Mein Weg von der Meeresbiologie zur praktischen KI-Governance in einer globalen Anwaltskanzlei
In den letzten Jahren hat sich künstliche Intelligenz (KI) von einem Schlagwort zu einer täglichen Realität in der Rechtspraktik entwickelt. Viele Kanzleien haben diesen Wandel angenommen, insbesondere eine, die einen speziellen Fokus auf die Integration von KI in die rechtliche Arbeit gelegt hat.
Karriereweg und Perspektive
Ein Partner in der Kanzlei beschreibt, wie sein Weg über die Meeresbiologie und den Militärdienst zu einem Interesse am Rechtsstaat führte und ihn letztlich dazu brachte, sich zum Anwalt umzuqualifizieren. Diese nicht-traditionelle Route hat ihm eine einzigartige Perspektive auf den Einsatz von Technologie in der Rechtspraktik gegeben.
Ansatz der Kanzlei zur KI
Die Kanzlei hat sich nicht erst mit dem Aufkommen generativer KI beschäftigt, sondern arbeitet bereits seit Jahren mit KI-Technologien, insbesondere im Bereich des maschinellen Lernens. Diese schnelle Entwicklung hat zu einem wachsenden Druck von Klienten geführt, KI schnell zu adaptieren, während gleichzeitig Bedenken hinsichtlich der Risiken dieser Technologie bestehen.
Ein zentrales Element der KI-Strategie ist die KI-Governance, die Organisationen dabei hilft, sicherzustellen, dass ihre Nutzung von KI mit gesetzlichen Anforderungen und ethischen Grundsätzen übereinstimmt. Dies umfasst die Analyse von Anwendungsfällen durch verschiedene Perspektiven, einschließlich der Einhaltung von Gesetzen und der verantwortungsvollen Nutzung von KI.
Experimentieren mit KI-Tools
Intern hat die Kanzlei eine kontrollierte Umgebung geschaffen, in der Anwälte mit KI-Tools experimentieren können. Ein Beispiel hierfür ist eine unternehmenseigene KI-Plattform, die speziell für die Arbeit der Kanzlei konzipiert ist. Das Ziel ist, die Nutzung von KI zu normalisieren und gleichzeitig das Bewusstsein für die damit verbundenen Risiken zu schärfen.

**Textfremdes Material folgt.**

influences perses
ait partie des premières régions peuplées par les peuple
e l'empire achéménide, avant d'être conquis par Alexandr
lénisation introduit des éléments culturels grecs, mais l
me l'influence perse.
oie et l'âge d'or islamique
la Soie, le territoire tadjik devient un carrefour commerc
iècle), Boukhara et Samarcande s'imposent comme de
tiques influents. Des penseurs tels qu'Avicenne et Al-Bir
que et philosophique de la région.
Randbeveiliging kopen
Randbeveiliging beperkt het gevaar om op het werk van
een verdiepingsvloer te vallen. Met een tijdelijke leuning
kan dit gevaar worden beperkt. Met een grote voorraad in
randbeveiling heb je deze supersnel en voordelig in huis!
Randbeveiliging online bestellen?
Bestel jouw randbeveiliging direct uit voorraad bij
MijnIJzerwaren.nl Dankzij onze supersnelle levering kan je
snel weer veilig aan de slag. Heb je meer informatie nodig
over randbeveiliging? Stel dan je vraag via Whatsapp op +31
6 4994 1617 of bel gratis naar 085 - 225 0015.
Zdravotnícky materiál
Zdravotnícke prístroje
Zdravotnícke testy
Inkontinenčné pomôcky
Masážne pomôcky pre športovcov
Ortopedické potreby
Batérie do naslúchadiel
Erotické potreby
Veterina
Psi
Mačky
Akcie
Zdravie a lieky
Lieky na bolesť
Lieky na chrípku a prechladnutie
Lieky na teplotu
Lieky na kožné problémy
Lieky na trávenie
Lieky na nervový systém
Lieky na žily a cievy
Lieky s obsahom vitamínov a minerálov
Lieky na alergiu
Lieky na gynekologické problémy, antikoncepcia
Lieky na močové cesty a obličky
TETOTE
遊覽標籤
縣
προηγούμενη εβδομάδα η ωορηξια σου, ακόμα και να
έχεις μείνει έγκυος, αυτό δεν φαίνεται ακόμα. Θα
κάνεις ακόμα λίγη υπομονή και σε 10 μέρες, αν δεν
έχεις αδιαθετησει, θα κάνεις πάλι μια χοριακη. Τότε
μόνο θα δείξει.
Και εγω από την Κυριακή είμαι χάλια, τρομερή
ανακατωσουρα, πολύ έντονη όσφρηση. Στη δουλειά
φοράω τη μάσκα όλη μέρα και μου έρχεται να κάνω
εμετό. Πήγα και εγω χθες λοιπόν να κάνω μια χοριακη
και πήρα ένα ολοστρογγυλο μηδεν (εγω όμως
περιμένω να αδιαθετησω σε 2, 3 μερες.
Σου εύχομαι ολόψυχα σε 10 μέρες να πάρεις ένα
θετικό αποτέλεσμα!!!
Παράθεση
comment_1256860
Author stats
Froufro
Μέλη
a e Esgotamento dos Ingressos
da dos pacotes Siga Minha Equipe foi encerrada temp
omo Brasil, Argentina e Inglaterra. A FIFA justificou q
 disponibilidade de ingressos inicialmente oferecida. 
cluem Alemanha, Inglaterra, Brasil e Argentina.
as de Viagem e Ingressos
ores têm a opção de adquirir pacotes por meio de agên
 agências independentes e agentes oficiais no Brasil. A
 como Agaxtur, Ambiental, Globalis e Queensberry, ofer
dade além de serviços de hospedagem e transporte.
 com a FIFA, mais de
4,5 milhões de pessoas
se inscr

Ausbildung der nächsten Generation von Juristen
Das KI-Praktikum der Kanzlei, das im April seine erste Kohorte begrüßen wird, ist darauf ausgelegt, den Praktikanten praktische Erfahrungen im Umgang mit KI in der Rechtspraktik zu vermitteln. Die Praktikanten werden in verschiedenen Bereichen der Kanzlei rotieren und direkt mit KI-Tools arbeiten, während sie die rechtlichen und kommerziellen Herausforderungen, denen die Klienten gegenüberstehen, untersuchen.
Implikationen und Risiken
Trotz der Begeisterung für KI werden die damit verbundenen Risiken offen angesprochen, insbesondere die potenzielle Erosion des kritischen Denkens. Es besteht die Gefahr, dass Anwälte Schwierigkeiten haben, den Inhalt ihrer Arbeit richtig zu erfassen, während die Geschwindigkeit der Arbeit zunimmt und KI-generierte Ergebnisse häufiger angenommen werden.
Diese Entwicklungen werfen grundlegende Fragen zur Funktionsweise von Kanzleien auf, insbesondere hinsichtlich der traditionellen Abrechnung nach aufgewendeter Zeit. Während Bedenken über Arbeitsplatzverlust häufig geäußert werden, wird angenommen, dass Technologie eher einzelne Aufgaben als gesamte Rollen ersetzen wird.
Fazit
Für zukünftige Anwälte ist die Botschaft klar: KI ist kein Thema, das ignoriert oder gefürchtet werden sollte, aber es ist auch nicht etwas, über das man nicht nachdenken sollte. Die Empfehlung ist, kritisch und neugierig zu sein und weiterhin die Kernfähigkeiten zu üben, die die juristische Arbeit untermauern.